What you are asked to do = The records must be retyped exactly, with no pictures included.

Human pose keypoint data
*** Block opens ***

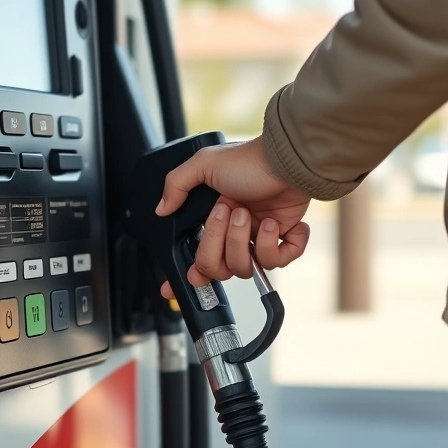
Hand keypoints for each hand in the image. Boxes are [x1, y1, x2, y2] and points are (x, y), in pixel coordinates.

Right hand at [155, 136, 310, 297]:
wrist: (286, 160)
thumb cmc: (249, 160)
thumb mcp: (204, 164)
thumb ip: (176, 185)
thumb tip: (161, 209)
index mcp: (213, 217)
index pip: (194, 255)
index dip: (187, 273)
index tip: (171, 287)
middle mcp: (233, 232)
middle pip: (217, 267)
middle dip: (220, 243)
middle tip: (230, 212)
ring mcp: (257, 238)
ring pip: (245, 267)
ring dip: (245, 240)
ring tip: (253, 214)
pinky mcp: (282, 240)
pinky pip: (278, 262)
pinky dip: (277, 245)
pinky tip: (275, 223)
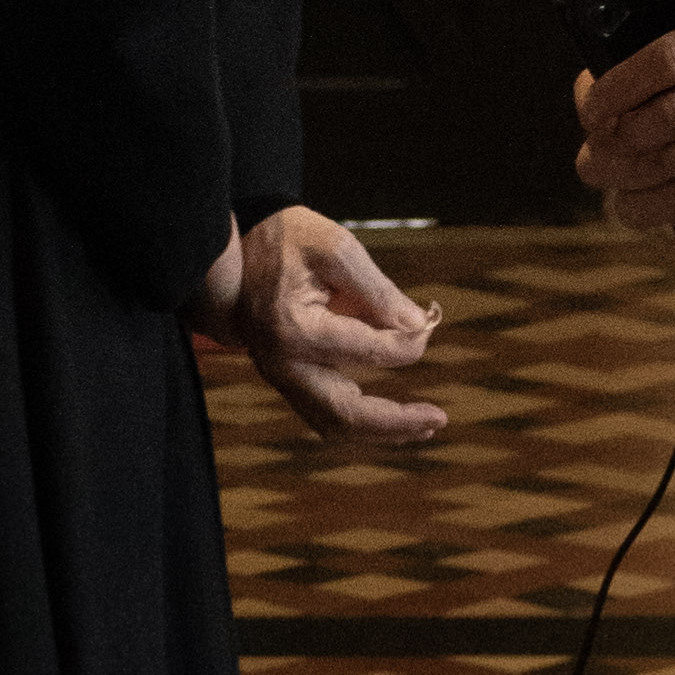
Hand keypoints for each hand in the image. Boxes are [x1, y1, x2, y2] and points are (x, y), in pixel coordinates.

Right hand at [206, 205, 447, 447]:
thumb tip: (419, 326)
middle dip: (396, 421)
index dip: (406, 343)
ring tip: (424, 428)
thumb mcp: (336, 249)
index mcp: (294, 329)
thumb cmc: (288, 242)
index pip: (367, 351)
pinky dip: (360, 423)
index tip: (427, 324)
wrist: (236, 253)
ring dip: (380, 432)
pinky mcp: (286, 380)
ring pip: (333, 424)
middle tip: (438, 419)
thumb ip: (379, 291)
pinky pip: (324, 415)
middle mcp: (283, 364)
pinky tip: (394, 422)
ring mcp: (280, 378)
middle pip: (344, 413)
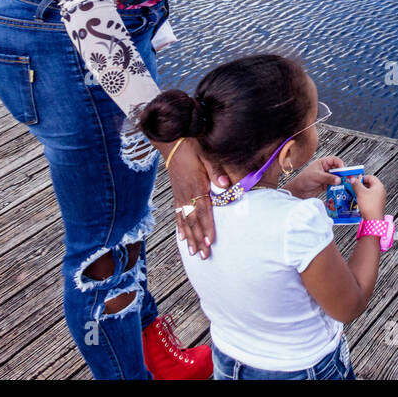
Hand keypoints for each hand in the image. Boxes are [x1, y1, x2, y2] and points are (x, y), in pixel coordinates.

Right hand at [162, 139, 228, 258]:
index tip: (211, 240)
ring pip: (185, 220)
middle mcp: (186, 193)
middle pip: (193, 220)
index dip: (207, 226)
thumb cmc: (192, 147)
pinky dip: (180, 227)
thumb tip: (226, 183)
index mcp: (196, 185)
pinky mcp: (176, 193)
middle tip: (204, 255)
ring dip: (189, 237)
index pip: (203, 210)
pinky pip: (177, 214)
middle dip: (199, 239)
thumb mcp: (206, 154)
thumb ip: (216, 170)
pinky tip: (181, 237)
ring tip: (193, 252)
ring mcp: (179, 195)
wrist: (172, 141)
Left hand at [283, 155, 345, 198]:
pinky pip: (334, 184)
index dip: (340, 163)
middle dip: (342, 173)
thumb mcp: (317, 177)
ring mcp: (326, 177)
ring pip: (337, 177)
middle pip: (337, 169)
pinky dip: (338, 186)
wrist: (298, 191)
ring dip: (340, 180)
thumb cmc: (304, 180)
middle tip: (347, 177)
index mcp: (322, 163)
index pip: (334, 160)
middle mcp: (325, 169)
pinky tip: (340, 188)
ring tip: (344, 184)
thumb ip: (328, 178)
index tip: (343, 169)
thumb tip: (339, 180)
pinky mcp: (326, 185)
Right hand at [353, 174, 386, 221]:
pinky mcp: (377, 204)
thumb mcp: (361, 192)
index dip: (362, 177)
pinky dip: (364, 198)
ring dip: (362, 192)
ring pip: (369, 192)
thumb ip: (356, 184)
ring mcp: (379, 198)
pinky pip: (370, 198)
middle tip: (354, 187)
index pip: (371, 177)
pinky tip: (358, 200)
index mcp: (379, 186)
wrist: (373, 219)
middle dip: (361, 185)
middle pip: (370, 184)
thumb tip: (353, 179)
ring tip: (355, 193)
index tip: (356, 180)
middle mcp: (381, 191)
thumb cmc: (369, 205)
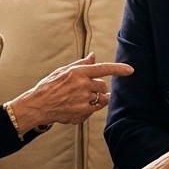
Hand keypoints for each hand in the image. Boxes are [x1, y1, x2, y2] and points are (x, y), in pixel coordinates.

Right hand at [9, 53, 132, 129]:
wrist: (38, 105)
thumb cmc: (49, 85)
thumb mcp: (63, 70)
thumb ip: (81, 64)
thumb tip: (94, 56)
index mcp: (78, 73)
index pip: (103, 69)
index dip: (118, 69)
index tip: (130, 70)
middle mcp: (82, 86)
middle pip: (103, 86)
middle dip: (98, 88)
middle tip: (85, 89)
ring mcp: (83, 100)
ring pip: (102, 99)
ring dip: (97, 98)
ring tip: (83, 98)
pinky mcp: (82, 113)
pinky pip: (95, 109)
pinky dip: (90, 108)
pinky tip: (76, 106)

*** Block closes ***

Answer space =
Hand keypoints for each hand in the image. Boxes are [x1, y1, x2, y2] and points are (x, y), in pixel coordinates.

Right hand at [155, 136, 310, 297]:
wrist: (286, 160)
thumb cmc: (249, 160)
thumb mcp: (204, 164)
thumb ip: (176, 185)
thumb tip: (161, 209)
index mcp: (213, 217)
index pip: (194, 255)
index dip: (187, 273)
index tip: (171, 287)
middle mcp: (233, 232)
middle pip: (217, 267)
middle dip: (220, 243)
middle tip: (230, 212)
ring mcp: (257, 238)
ring pip: (245, 267)
ring dip: (245, 240)
ring tip: (253, 214)
pinky mcp: (282, 240)
pinky pip: (278, 262)
pinky dip: (277, 245)
pinky tip: (275, 223)
Hand keypoints for each hand in the image. Boxes are [x1, y1, x2, y2] and points are (x, y), in pixel coordinates.

Right hand at [206, 205, 447, 447]:
thumb tip: (419, 326)
middle dip: (396, 421)
index dip: (406, 343)
ring tip: (424, 428)
thumb mcp: (336, 249)
index mcp: (294, 329)
thumb cmc: (288, 242)
index pip: (367, 351)
pinky dip: (360, 423)
index tip: (427, 324)
wrist: (236, 253)
ring dip: (380, 432)
pinky mcp: (286, 380)
ring pip: (333, 424)
middle tip: (438, 419)
thumb ip: (379, 291)
pinky pip: (324, 415)
middle mcp: (283, 364)
pinky tip: (394, 422)
ring mcp: (280, 378)
middle pip: (344, 413)
Hand keypoints for each hand in the image. Boxes are [x1, y1, x2, y2] and points are (x, y), in pixel coordinates.

Right hand at [162, 139, 228, 258]:
index tip: (211, 240)
ring pip: (185, 220)
middle mcp: (186, 193)
middle pip: (193, 220)
index dip: (207, 226)
thumb cmc: (192, 147)
pinky dip: (180, 227)
thumb tip: (226, 183)
index mcp: (196, 185)
pinky mcp: (176, 193)
middle tip: (204, 255)
ring dip: (189, 237)
index pip: (203, 210)
pinky pip: (177, 214)
middle dip: (199, 239)
thumb mcp: (206, 154)
thumb ip: (216, 170)
pinky tip: (181, 237)
ring tip: (193, 252)
ring mcp: (179, 195)
wrist: (172, 141)
Left hand at [283, 155, 345, 198]:
pinky pip: (334, 184)
index dip: (340, 163)
middle dip: (342, 173)
thumb mcp: (317, 177)
ring mcp: (326, 177)
ring pip: (337, 177)
middle pip: (337, 169)
pinky dip: (338, 186)
wrist: (298, 191)
ring dip: (340, 180)
thumb cmc: (304, 180)
middle tip: (347, 177)
index mcp: (322, 163)
index pip: (334, 160)
middle mcp: (325, 169)
pinky tip: (340, 188)
ring tip: (344, 184)
thumb ip: (328, 178)
index tip: (343, 169)
thumb tip: (339, 180)
pinky mcp: (326, 185)
Right hand at [353, 174, 386, 221]:
pinky mcp: (377, 204)
thumb mcp: (361, 192)
index dip: (362, 177)
pinky dip: (364, 198)
ring dip: (362, 192)
ring pip: (369, 192)
thumb ip: (356, 184)
ring mcp: (379, 198)
pinky pip: (370, 198)
middle tip: (354, 187)
index pip: (371, 177)
pinky tip: (358, 200)
index mcp: (379, 186)
wrist: (373, 219)
middle dip: (361, 185)
middle pip: (370, 184)
thumb tip: (353, 179)
ring tip: (355, 193)
index tip: (356, 180)
middle mcp: (381, 191)
thumb cmc: (369, 205)
Hand keypoints for each hand in the image. Boxes are [x1, y1, x2, y2] and points are (x, y), in pixel coordinates.

Right hand at [9, 53, 132, 129]:
wrist: (38, 105)
thumb cmc: (49, 85)
thumb mcp: (63, 70)
thumb ip: (81, 64)
thumb tip: (94, 56)
index mcp: (78, 73)
index pip: (103, 69)
index dip: (118, 69)
index tip: (130, 70)
middle mcp: (82, 86)
middle pip: (103, 86)
middle dip: (98, 88)
middle tip: (85, 89)
ring mcp: (83, 100)
ring pip: (102, 99)
ring dip: (97, 98)
ring tip: (83, 98)
pinky mcp: (82, 113)
pinky pip: (95, 109)
pinky dip: (90, 108)
pinky tip: (76, 106)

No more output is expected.